I am unsure if the unwanted physical touching is because I am female-bodied or because I look androgynous in an attractive sort of way.
I have been yelled at by strangers on a bus for wearing shorts without shaved legs. I refuse to go to swimming pools because women will actively say, "Eeewww!" and worse, because of my sasquatch legs and unshaven armpits.
My body odor is mysteriously masculine. A lot of otherwise straight women will sniff me and go, "Mmmm." But I have, in more than one workplace, been told to bathe more often and wear deodorant. In fact I do both, and unhostile observers find that I smell 'man-lite' and significantly less strong than male co-workers. I just don't smell like a woman.
When I worked in a factory assembly line I was laid off. I said to the manager, "I see the numbers, I know I assemble more parts in a day than anybody else in my position on the line, so why am I laid off when people who don't perform as well have been retained?" She said, "You don't make this a fun place to work." I assume what she really meant is, "You do not fart around with the girls giggling and talking about 'Ally McBeal' (a television show that was popular at the time) nor do you fart around with the boys giggling and talking about women's butts."
When I worked doing computer stuff, I was harrassed into quitting shortly after the business owners decided to allow clients to visit the shop. I am certain they didn't want their customers to see my weird-looking self.

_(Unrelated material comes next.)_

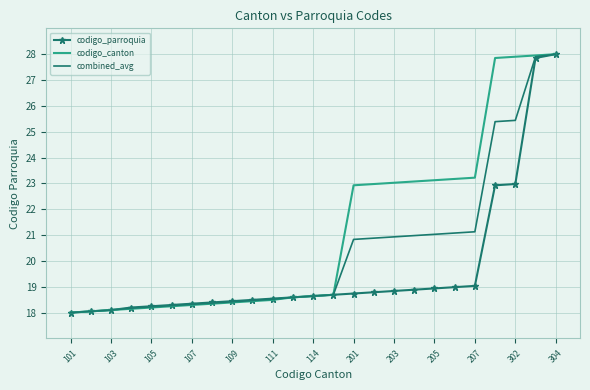

List the series in order of their overall mean, lowest first.

codigo_parroquia, combined_avg, codigo_canton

I have very long hair and slick it back with pomade and braid it tightly. The patent-leather result is androgynous yet formal, it's quite common among both male and female members of the philharmonic, not to mention Stephen Fry. But when I first started at my current job my boss told me my hair was greasy and I needed to wash it more often. For quite a while she kept staring at me as if trying to figure out why I, someone she percieves as a woman, don't look quite right, and every couple of weeks she would take me aside with some bizzare complaint about my appearance. This was rather insulting, as her brains seemed inevitably to translate "looks odd" to "is dirty." Or informal. Once she told me that my clothes were 'a little too casual' and I was quite puzzled, because I wear a uniform that's the same as everybody else's -- the only difference is that my surgical scrubs are in subdued solid colours rather than bright pastels or prints of flowers or cartoon cats. Now that she's used to seeing me all the time, my boss has stopped peering at me with that amusing-yet-annoying confused expression, or mentioning how I look.